Book Multiple Testing Methods in Dependent Cases

Download or read book Multiple Testing Methods in Dependent Cases written by and published by . This book was released on 2008 with total page 68 pages. Available in PDF, EPUB and Kindle. Book excerpt: The most popular multiple testing procedures are stepwise procedures based on P-values for individual test statistics. Included among these are the false discovery rate (FDR) controlling procedures of Benjamini-Hochberg (1995) and their offsprings. For many models including the case where model variables are multivariate normal, dependent and alternatives are two sided, these stepwise procedures lack an intuitive convexity property which is also needed for admissibility. Here we present two new stepwise methods that do in fact have the convexity property. Furthermore unlike the method using P-values based on marginal distributions, the new methods take dependency into account in all stages. Still further the new methodology is computationally feasible. Applications are detailed for models such as testing for change points of variances and testing treatments against control of variances.

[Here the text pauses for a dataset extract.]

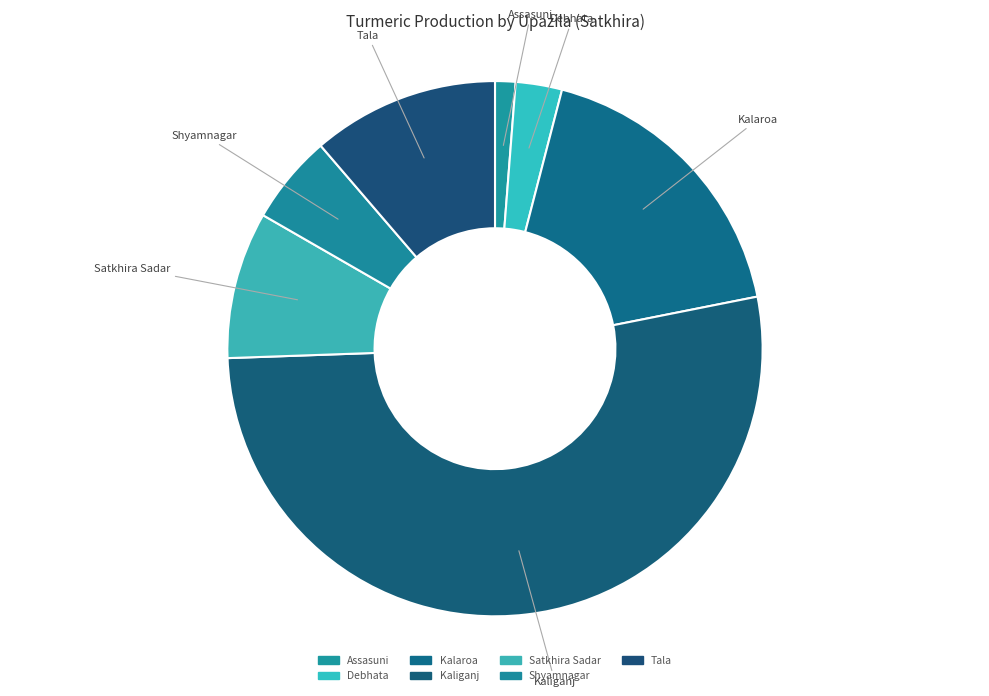

How many segments does this pie chart have?

7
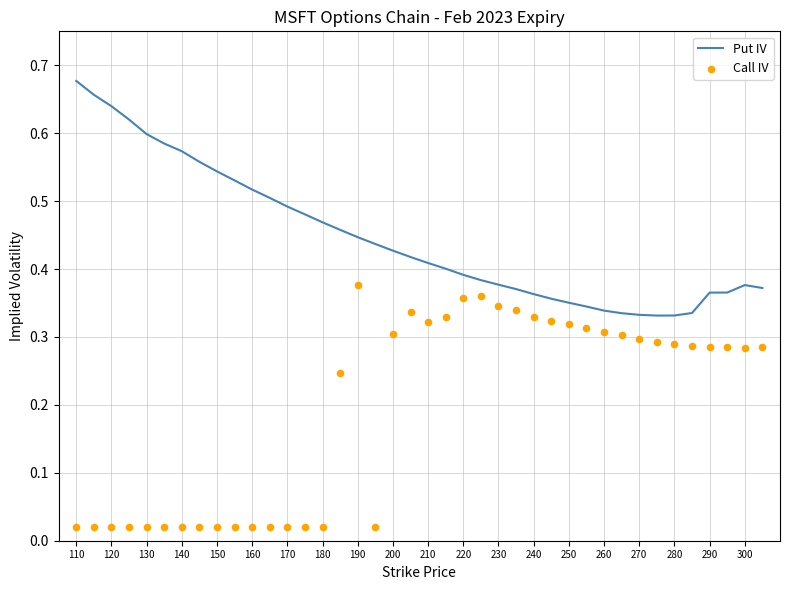

Which series reaches the maximum Y coordinate?

Put IV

Book Handbook of Parametric and Nonparametric Statistical Procedures  Fifth Edition

Download or read book Handbook of Parametric and Nonparametric Statistical Procedures Fifth Edition written by David J. Sheskin and published by CRC Press. This book was released on 2020-06-09 with total page 1927 pages. Available in PDF, EPUB and Kindle. Book excerpt: Following in the footsteps of its bestselling predecessors, the Handbook of Parametric and Nonparametric Statistical Procedures, Fifth Edition provides researchers, teachers, and students with an all-inclusive reference on univariate, bivariate, and multivariate statistical procedures.New in the Fifth Edition:Substantial updates and new material th

Book Multiple Testing Under Dependence with Approximate Posterior Likelihood and Related Topics

Download or read book Multiple Testing Under Dependence with Approximate Posterior Likelihood and Related Topics written by Sairam D. Rayaprolu and published by . This book was released on 2013 with total page 130 pages. Available in PDF, EPUB and Kindle. Book excerpt:

Book Genomic Signal Processing

    Book Details:
  • Author : Ilya Shmulevich
  • Publisher : Princeton University Press
  • Release : 2014-09-08
  • ISBN : 1400865263
  • Pages : 314 pages

Download or read book Genomic Signal Processing written by Ilya Shmulevich and published by Princeton University Press. This book was released on 2014-09-08 with total page 314 pages. Available in PDF, EPUB and Kindle. Book excerpt: Genomic signal processing (GSP) can be defined as the analysis, processing, and use of genomic signals to gain biological knowledge, and the translation of that knowledge into systems-based applications that can be used to diagnose and treat genetic diseases. Situated at the crossroads of engineering, biology, mathematics, statistics, and computer science, GSP requires the development of both nonlinear dynamical models that adequately represent genomic regulation, and diagnostic and therapeutic tools based on these models. This book facilitates these developments by providing rigorous mathematical definitions and propositions for the main elements of GSP and by paying attention to the validity of models relative to the data. Ilya Shmulevich and Edward Dougherty cover real-world situations and explain their mathematical modeling in relation to systems biology and systems medicine. Genomic Signal Processing makes a major contribution to computational biology, systems biology, and translational genomics by providing a self-contained explanation of the fundamental mathematical issues facing researchers in four areas: classification, clustering, network modeling, and network intervention.